* **Assignment**:
Transcribe the stretch of entries below from the line with "[电商](电商.md), [福利](福利.md), [透露](透露.md)" through the line with "RT @ChineseWSJ: 据The", exactly and with both ends included; leave out all other lines.

[Opening Dataset excerpts section]

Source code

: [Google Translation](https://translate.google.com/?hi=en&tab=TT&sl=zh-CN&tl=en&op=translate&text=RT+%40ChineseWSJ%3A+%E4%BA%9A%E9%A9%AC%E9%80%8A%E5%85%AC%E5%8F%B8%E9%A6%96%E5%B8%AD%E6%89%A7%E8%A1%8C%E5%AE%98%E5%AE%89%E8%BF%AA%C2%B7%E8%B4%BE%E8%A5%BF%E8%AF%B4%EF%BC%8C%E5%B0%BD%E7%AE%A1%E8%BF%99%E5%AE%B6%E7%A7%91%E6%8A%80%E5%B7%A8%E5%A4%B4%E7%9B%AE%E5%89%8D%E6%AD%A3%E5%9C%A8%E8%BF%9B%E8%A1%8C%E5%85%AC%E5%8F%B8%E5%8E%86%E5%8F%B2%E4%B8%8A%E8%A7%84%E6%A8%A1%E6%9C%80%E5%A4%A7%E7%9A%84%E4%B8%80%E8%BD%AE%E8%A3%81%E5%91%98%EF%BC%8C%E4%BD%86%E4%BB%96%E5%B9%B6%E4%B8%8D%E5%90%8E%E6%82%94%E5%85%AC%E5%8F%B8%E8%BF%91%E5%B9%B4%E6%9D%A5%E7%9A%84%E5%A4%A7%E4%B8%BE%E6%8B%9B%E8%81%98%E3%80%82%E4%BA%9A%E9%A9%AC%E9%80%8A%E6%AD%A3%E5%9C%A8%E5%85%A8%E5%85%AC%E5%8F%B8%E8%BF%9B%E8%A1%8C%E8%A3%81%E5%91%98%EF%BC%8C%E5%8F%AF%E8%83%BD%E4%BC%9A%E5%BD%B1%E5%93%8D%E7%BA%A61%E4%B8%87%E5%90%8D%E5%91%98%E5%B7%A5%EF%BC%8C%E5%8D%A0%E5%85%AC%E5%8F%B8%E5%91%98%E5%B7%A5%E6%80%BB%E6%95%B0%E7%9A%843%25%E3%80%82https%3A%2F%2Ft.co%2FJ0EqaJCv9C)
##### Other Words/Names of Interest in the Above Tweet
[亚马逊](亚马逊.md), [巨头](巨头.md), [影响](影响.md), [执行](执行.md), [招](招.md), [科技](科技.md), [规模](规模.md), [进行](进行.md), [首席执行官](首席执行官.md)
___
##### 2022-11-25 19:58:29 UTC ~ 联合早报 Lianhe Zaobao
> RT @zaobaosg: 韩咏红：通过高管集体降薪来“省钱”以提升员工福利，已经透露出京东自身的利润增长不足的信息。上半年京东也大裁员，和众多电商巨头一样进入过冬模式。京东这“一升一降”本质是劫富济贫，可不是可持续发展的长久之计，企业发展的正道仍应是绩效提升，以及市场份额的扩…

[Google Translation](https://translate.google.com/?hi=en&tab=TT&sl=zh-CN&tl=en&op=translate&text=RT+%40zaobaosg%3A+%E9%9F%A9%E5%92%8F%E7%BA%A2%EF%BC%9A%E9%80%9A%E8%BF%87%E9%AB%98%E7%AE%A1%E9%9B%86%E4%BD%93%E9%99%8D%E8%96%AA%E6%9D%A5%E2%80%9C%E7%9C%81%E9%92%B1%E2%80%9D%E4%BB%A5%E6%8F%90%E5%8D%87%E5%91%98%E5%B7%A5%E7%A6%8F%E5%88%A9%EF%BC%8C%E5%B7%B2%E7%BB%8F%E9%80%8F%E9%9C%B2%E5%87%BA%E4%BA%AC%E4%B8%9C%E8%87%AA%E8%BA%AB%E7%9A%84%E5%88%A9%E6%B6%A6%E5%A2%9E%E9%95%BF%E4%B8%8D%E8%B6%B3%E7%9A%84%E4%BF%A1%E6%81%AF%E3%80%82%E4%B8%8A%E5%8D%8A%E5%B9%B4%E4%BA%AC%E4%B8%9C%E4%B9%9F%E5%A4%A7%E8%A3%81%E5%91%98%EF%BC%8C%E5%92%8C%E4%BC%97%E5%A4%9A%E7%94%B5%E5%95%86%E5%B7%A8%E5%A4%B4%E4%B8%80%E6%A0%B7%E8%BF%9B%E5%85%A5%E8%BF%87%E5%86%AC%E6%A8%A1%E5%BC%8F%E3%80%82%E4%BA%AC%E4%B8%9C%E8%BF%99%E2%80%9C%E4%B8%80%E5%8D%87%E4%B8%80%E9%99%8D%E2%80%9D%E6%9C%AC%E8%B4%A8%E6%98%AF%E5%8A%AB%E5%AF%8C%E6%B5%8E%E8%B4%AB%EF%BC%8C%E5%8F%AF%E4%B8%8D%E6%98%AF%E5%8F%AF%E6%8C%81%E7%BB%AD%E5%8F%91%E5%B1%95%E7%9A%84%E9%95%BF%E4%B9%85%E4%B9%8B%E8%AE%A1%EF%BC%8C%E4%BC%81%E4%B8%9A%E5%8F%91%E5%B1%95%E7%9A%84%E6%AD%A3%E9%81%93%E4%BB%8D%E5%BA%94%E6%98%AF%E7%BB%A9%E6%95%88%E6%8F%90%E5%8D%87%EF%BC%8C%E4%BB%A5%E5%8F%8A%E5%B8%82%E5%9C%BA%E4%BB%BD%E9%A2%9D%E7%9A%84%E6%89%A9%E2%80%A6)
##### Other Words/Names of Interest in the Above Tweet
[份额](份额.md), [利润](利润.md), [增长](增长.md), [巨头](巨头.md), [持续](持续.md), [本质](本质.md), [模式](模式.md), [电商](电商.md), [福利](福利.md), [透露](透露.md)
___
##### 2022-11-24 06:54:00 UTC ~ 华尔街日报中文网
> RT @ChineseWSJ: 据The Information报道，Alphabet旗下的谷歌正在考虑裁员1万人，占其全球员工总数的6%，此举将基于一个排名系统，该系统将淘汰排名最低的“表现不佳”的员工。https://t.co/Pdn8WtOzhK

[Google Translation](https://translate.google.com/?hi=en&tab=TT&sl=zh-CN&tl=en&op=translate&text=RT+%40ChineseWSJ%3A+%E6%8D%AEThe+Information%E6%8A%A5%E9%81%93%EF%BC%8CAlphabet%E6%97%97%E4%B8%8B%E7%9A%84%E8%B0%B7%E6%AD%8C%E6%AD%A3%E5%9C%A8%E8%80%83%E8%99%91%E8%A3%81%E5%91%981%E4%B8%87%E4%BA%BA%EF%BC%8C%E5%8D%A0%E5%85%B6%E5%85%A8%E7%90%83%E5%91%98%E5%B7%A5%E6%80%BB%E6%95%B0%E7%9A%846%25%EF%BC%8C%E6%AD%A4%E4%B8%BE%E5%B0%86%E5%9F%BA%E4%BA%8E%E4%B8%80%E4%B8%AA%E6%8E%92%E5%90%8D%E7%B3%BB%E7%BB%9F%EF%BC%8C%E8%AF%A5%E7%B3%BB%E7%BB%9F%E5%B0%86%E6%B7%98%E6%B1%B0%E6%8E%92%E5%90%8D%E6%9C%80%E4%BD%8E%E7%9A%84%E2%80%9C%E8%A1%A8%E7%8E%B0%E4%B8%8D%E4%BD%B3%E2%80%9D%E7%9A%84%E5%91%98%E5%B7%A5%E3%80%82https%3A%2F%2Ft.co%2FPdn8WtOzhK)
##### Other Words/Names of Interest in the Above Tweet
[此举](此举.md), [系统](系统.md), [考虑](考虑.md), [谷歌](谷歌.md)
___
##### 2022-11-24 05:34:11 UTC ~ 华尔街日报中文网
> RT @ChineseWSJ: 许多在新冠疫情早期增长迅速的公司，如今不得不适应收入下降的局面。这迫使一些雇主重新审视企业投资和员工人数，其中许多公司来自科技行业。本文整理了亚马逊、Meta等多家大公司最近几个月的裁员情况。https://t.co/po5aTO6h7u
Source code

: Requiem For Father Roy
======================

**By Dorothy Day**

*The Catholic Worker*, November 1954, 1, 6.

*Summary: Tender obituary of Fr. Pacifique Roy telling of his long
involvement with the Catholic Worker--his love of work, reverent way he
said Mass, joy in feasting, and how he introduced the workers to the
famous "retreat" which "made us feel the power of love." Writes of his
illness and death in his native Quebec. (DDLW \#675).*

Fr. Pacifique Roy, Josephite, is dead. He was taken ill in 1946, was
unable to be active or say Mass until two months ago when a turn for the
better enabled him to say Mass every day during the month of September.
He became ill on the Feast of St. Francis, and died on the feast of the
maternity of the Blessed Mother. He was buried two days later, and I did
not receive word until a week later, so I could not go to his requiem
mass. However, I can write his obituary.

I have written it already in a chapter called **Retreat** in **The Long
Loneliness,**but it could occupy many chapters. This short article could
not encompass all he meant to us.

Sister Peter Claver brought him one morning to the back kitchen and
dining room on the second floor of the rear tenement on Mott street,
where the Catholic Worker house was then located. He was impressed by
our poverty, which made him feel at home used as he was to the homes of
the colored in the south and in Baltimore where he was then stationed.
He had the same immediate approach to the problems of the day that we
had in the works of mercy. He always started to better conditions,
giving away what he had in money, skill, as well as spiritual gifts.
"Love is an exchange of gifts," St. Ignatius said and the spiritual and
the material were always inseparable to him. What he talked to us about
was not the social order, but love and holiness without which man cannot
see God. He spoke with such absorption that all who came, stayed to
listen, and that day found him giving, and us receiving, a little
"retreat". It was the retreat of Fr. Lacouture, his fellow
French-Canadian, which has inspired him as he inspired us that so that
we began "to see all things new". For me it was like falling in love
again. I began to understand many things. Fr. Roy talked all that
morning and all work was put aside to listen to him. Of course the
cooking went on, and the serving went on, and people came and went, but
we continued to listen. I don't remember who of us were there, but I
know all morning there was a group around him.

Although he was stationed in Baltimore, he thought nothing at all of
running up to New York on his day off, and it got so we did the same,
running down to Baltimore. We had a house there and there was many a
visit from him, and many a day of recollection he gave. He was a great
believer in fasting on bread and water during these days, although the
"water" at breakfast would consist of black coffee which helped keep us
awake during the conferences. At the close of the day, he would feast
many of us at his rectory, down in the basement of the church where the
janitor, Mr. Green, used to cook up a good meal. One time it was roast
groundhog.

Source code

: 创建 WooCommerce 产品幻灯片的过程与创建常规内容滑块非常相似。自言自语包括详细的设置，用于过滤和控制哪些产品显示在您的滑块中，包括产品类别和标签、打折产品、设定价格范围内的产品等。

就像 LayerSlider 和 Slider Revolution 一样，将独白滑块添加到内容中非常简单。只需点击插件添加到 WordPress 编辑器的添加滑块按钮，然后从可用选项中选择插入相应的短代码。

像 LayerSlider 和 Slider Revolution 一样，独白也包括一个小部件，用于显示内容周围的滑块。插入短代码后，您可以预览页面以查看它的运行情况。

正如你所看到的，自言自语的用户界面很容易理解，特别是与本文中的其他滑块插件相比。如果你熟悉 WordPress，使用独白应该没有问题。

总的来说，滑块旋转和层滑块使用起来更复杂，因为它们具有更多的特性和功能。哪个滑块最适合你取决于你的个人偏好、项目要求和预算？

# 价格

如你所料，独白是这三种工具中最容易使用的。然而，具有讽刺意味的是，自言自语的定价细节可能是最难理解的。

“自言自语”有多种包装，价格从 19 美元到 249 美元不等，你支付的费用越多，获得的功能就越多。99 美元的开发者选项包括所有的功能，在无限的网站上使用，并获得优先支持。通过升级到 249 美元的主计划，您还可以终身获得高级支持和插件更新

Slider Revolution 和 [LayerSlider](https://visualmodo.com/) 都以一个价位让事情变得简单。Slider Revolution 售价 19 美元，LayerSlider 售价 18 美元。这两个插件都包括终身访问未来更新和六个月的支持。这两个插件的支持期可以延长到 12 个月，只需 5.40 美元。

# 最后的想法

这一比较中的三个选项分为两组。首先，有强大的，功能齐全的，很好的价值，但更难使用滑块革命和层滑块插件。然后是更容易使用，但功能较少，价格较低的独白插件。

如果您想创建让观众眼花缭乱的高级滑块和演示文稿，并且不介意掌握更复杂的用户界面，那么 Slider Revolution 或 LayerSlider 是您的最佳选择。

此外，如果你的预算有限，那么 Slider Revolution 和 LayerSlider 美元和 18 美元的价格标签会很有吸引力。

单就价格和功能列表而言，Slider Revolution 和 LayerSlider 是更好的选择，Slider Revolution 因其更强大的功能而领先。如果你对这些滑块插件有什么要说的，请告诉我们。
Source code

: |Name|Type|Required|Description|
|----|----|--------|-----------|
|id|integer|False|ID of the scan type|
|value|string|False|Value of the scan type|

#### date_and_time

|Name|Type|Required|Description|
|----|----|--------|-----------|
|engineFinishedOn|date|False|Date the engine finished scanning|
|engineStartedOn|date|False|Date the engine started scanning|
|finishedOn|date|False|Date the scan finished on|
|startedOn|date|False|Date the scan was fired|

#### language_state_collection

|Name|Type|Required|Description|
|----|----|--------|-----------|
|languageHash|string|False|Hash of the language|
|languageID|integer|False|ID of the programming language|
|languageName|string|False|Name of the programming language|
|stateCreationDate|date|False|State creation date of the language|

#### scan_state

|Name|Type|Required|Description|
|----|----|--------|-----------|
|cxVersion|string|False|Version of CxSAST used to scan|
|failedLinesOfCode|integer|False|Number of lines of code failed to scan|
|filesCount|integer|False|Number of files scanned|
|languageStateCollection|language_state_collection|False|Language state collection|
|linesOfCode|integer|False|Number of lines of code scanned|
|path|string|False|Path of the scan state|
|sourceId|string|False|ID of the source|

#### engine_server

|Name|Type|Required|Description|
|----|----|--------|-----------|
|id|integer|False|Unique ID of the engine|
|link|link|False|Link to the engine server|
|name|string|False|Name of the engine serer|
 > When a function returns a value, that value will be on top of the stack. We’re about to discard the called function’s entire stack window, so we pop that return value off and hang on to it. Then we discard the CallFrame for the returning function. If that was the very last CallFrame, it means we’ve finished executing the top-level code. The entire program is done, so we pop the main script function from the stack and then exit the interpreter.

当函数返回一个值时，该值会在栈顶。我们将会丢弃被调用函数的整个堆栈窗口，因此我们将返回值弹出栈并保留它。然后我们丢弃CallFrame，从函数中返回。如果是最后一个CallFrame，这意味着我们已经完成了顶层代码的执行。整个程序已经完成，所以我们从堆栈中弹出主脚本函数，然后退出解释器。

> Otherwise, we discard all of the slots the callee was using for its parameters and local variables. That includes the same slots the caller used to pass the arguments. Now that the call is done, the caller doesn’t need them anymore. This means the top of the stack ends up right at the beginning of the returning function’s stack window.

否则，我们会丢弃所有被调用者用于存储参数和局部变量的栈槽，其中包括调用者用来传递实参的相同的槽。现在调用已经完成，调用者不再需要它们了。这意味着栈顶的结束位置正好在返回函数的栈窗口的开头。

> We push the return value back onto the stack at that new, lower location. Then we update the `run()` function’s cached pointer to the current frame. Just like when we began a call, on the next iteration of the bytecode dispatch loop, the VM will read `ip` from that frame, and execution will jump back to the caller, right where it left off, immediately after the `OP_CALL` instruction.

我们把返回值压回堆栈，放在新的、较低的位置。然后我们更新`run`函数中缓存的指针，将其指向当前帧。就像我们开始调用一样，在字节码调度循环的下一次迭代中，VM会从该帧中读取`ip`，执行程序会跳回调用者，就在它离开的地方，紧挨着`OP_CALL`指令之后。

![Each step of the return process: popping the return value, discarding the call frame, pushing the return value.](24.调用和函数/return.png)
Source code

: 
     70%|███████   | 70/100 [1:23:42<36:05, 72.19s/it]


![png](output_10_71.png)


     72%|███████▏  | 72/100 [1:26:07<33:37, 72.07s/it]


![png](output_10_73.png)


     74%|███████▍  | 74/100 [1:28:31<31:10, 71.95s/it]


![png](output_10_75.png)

[Closing Dataset excerpts section]

* **Task result**:
[份额](份额.md), [利润](利润.md), [增长](增长.md), [巨头](巨头.md), [持续](持续.md), [本质](本质.md), [模式](模式.md), [电商](电商.md), [福利](福利.md), [透露](透露.md)
___
##### 2022-11-24 06:54:00 UTC ~ 华尔街日报中文网
> RT @ChineseWSJ: 据The Information报道，Alphabet旗下的谷歌正在考虑裁员1万人，占其全球员工总数的6%，此举将基于一个排名系统，该系统将淘汰排名最低的“表现不佳”的员工。https://t.co/Pdn8WtOzhK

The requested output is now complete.